Proving a quadratic equation identity Continued question here
I encountered this question:
For quadratic polynomials such as $x^2\pm5x\pm6$ or $x^3\pm5x\mp6$, can be factorised over the integers. The main problem is to find a generator which can generate every polynomial that have this identity.
What have I tried:
For $x^2\pm mx+n=(x\pm p)(x\pm q)$ and $x^2\pm mx-n=(x\pm s)(x\mp t)$, solving a simultaneous equation for $q$ and $s$, getting
$$q=\frac {t(p+t)} {p-t}$$
$$s=\frac {p(p+t)} {p-t}$$
and applying into the general equation getting
$$x^2+(\frac {p^2+t^2} {p-t})x+\frac {pt(p+t)} {p-t}$$
but it doesn't suit for every integer $p$ and $t$, how can we get furthur than that?
 A: Let $m$ and $n$ be two positive integers such that the two polynomials
$$x^2+mx+n\qquad\text{ and }\qquad x^2+mx-n,$$
both factor over the integers. Note that then also the two polynomials
$$x^2-mx+n\qquad\text{ and }\qquad x^2-mx-n,$$
factor over the integers.
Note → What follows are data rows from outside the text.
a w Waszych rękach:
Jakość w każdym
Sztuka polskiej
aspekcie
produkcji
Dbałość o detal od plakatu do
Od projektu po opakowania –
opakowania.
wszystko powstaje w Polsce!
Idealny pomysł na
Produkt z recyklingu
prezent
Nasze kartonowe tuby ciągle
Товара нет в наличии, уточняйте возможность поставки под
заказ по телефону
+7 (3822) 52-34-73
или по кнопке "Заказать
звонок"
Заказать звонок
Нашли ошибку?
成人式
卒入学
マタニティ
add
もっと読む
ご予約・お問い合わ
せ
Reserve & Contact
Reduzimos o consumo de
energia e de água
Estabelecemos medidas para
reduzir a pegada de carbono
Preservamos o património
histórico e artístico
It means there exist integers $p$, $q$, $s$ and $t$ such that
\begin{eqnarray*}
x^2+mx+n&=&(x+p)(x+q)=x^2+(p+q)x+pq,\\
x^2+mx-n&=&(x+s)(x+t)=x^2+(s+t)x+st,\\
\end{eqnarray*}
and so in particular $m^2-4n$ and $m^2+4n$ are both perfect squares, because
\begin{eqnarray*}
m^2-4n&=&(p+q)^2-4pq=(p-q)^2,\\
m^2+4n&=&(s+t)^2-4st=(s-t)^2,\\
\end{eqnarray*}
and hence $(p-q)^2$, $m^2$ and $(s-t)^2$ are three perfect squares in arithmetic progression, with common difference $4n$. Conversely, if $a^2$, $b^2$ and $c^2$ are three perfect squares in arithmetic progression with common difference $4d$ then
\begin{eqnarray*}
p&=&-\frac{b-a}{2},\qquad\text{ and }\qquad q&=&-\frac{b+a}{2},\\
s&=&-\frac{b+c}{2},\qquad\text{ and }\qquad t&=&-\frac{b-c}{2},
\end{eqnarray*}
are integers satisfying
$$(x-p)(x-q)=x^2+bx+d,$$
$$(x-s)(x-t)=x^2+bx-d.$$
So your question is equivalent to characterizing all arithmetic progressions of perfect squares of length $3$. This was somewhat famously done by Fermat, see wikipedia, for example. The parametrization given there  yields the parametrization
\begin{eqnarray*}
m&=&u^2+v^2,\\
n&=&uv(u^2-v^2),
\end{eqnarray*}
of the coefficients of such polynomials. Here $u$ and $v$ range over the integers.